War today has posed its own issues. In March 2013, war veterans and U.S. senators criticized a plan to rank medals for drone pilots and cyberwar soldiers above those for combat fighters.

In a 1997 article for the book Of Violence And Women, French historian Danièle Voldman wrote that airstrikes were a sort of termination of the fighter during the two world wars, as they allowed soldiers to kill remotely, away from the frontline. "One-on-one fighting disappeared with World War I, in which 80% of the dead were killed by artillery fire," Virgili says. "Drones nowadays are symbols of a similar trend."

And once again, it's only the latest development in a long process.

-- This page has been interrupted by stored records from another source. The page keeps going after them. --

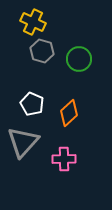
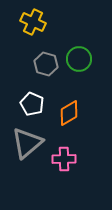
gray hexagon: moved 4 px right, 13 px down
orange diamond: rotated 12 degrees clockwise
gray triangle: moved 4 px right, 1 px down; rotated 8 degrees clockwise
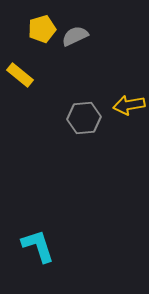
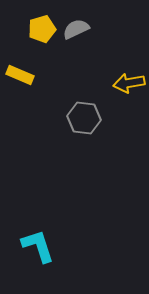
gray semicircle: moved 1 px right, 7 px up
yellow rectangle: rotated 16 degrees counterclockwise
yellow arrow: moved 22 px up
gray hexagon: rotated 12 degrees clockwise
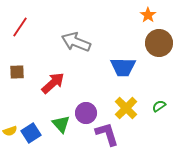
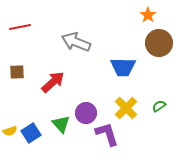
red line: rotated 45 degrees clockwise
red arrow: moved 1 px up
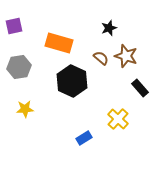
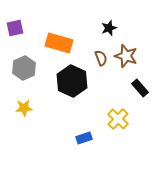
purple square: moved 1 px right, 2 px down
brown semicircle: rotated 28 degrees clockwise
gray hexagon: moved 5 px right, 1 px down; rotated 15 degrees counterclockwise
yellow star: moved 1 px left, 1 px up
blue rectangle: rotated 14 degrees clockwise
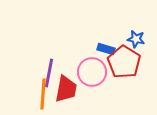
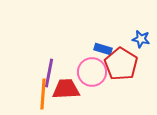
blue star: moved 5 px right
blue rectangle: moved 3 px left
red pentagon: moved 3 px left, 2 px down
red trapezoid: rotated 104 degrees counterclockwise
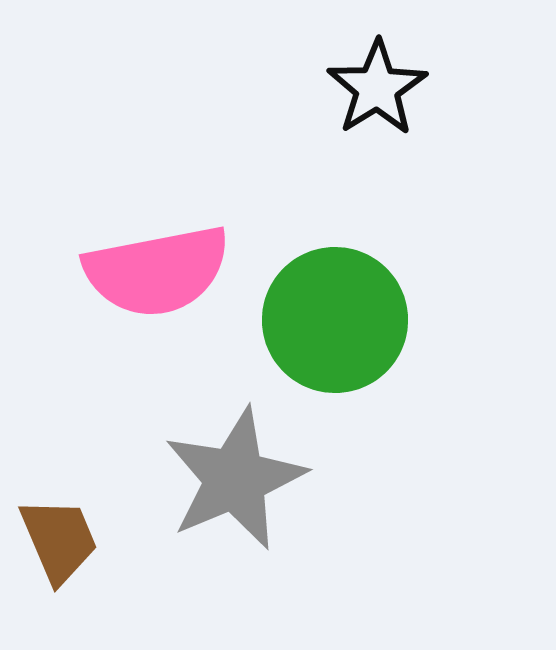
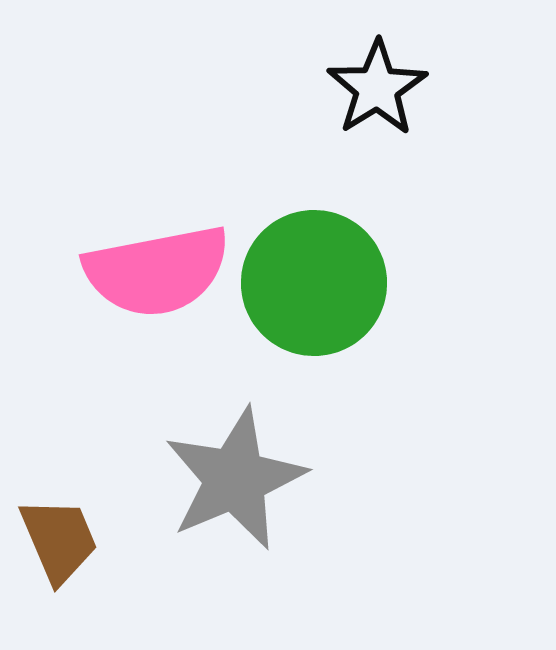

Women have progressively entered the army thanks to technical development. In fact, there were women drivers in World War I who offered a skill that was rare back then. And shortly before World War II, the French army created a corps for air pilot nurses. In 1914, the military hierarchy thought the army was no place for women and fought tooth and nail against the idea. But it's now widely accepted that the army is mixed. So much so that the last stronghold of male domination, submarines, will be open to French female soldiers starting in 2017.

"It's the end of a cycle," Virgili says. "Of course, hypermasculine icons will continue to exist in war propaganda, movies and video games. But video games and reality are two different things."